(Data entries)
-- start --

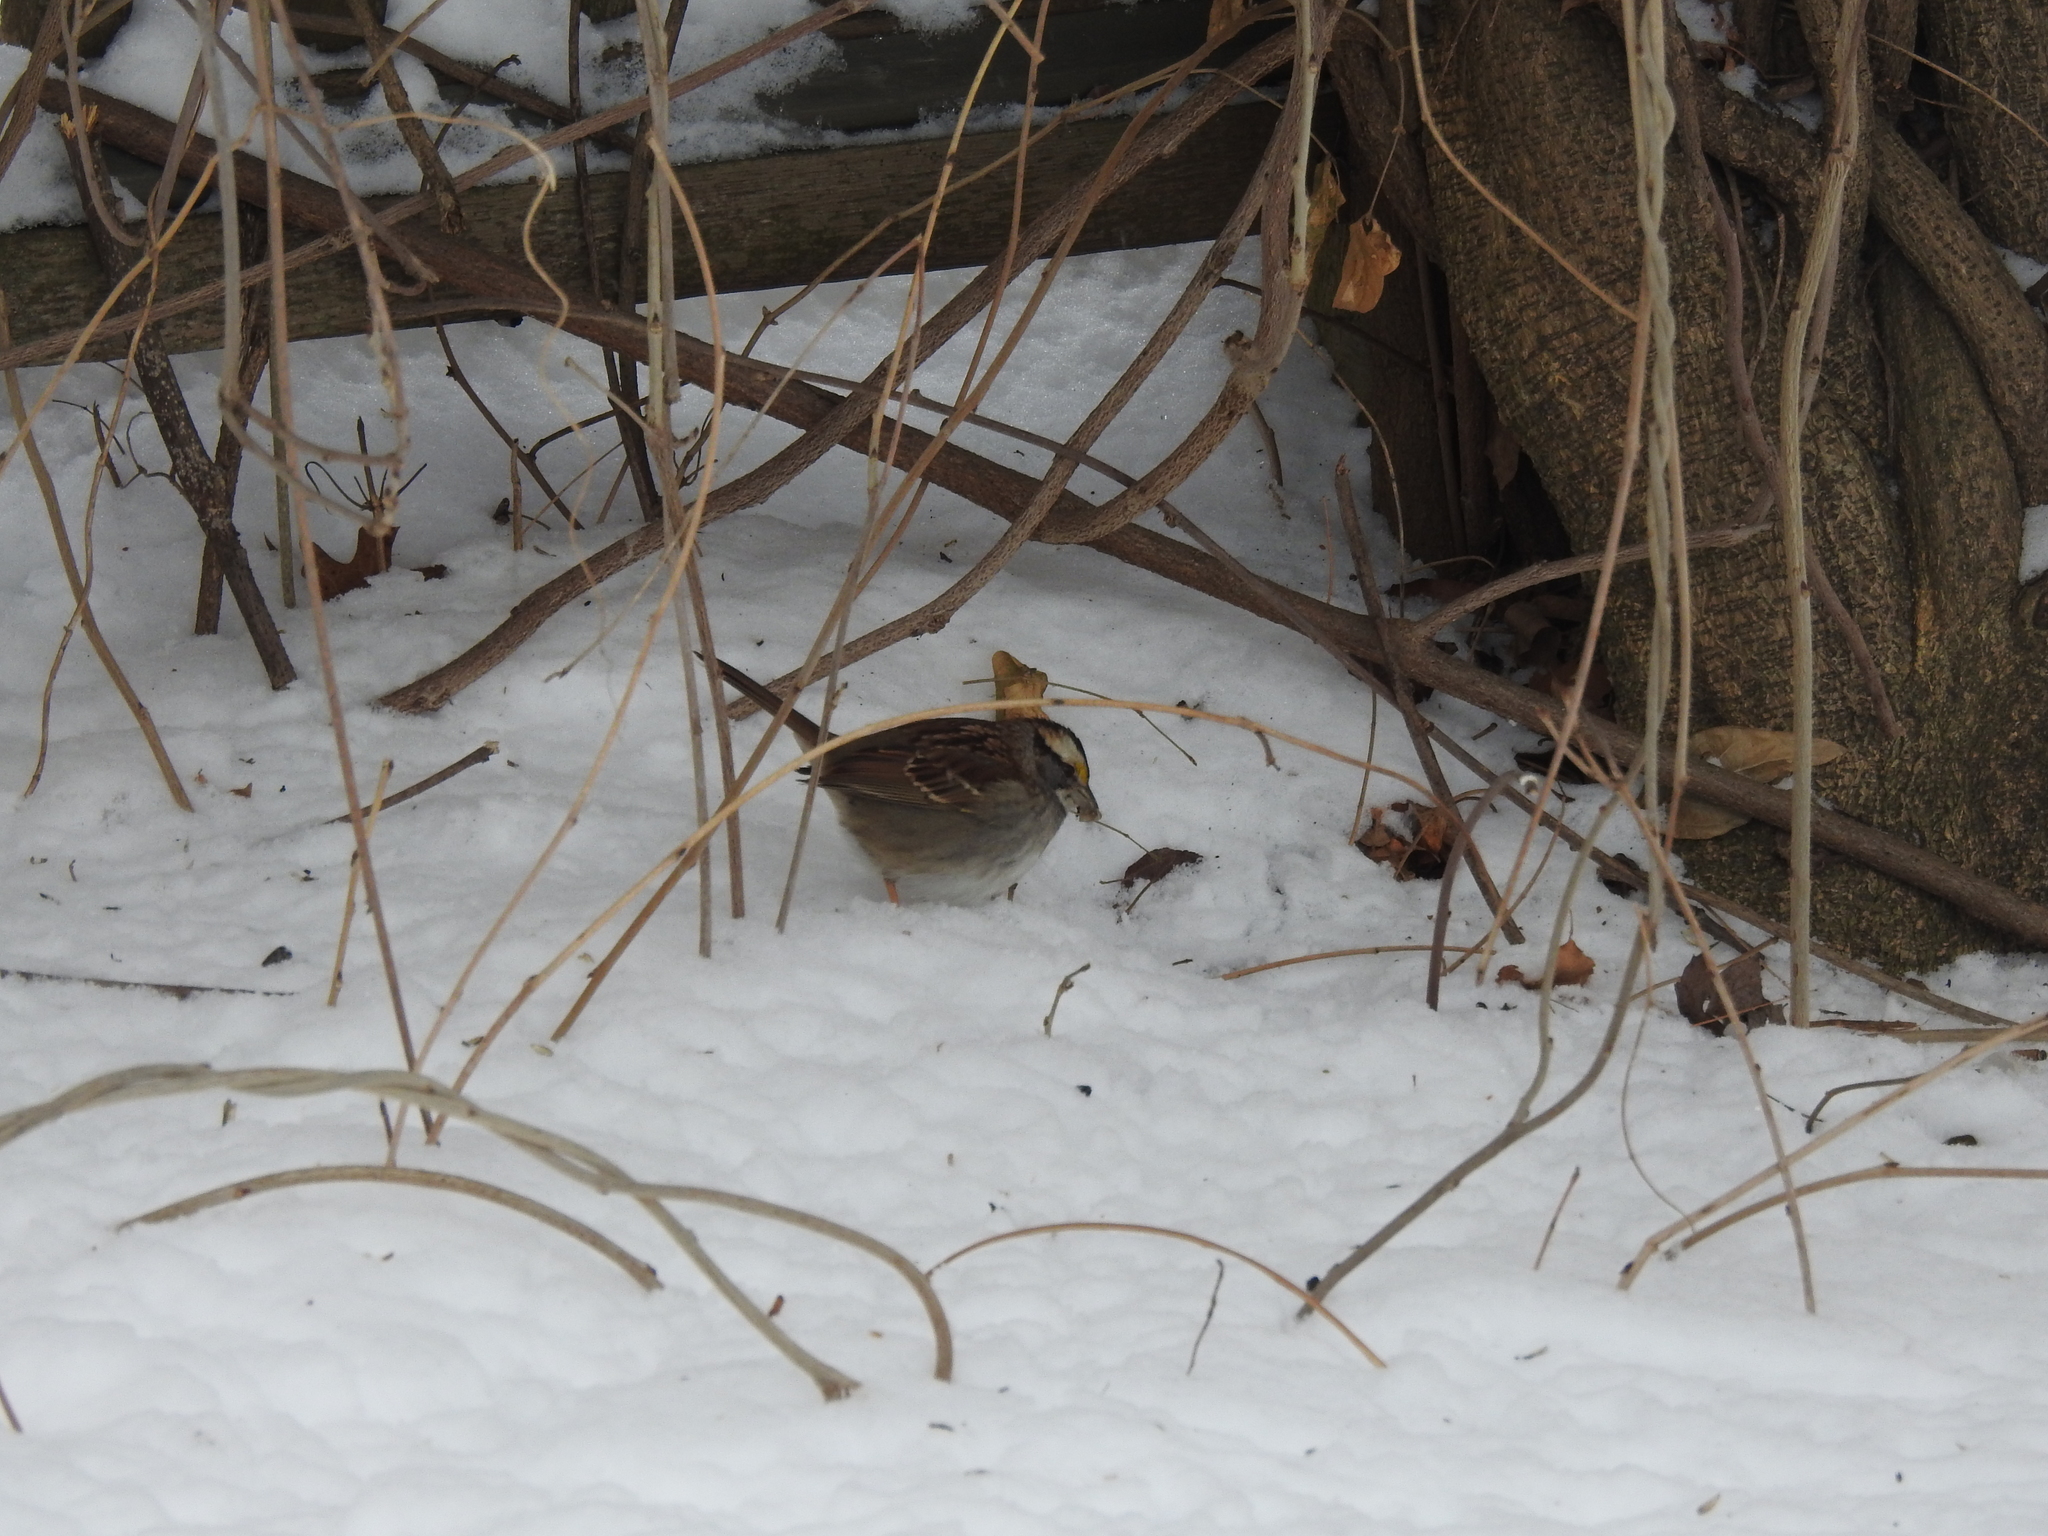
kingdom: Animalia
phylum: Chordata
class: Aves
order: Passeriformes
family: Passerellidae
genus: Zonotrichia
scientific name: Zonotrichia albicollis
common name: White-throated sparrow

-- end --

## Set exercise
Can you copy the lines from the one containing "order: Passeriformes" through the end of the records, replacing "common name" with "vernacular name" and leaving everything else as it is?

## Solution for this task
order: Passeriformes
family: Passerellidae
genus: Zonotrichia
scientific name: Zonotrichia albicollis
vernacular name: White-throated sparrow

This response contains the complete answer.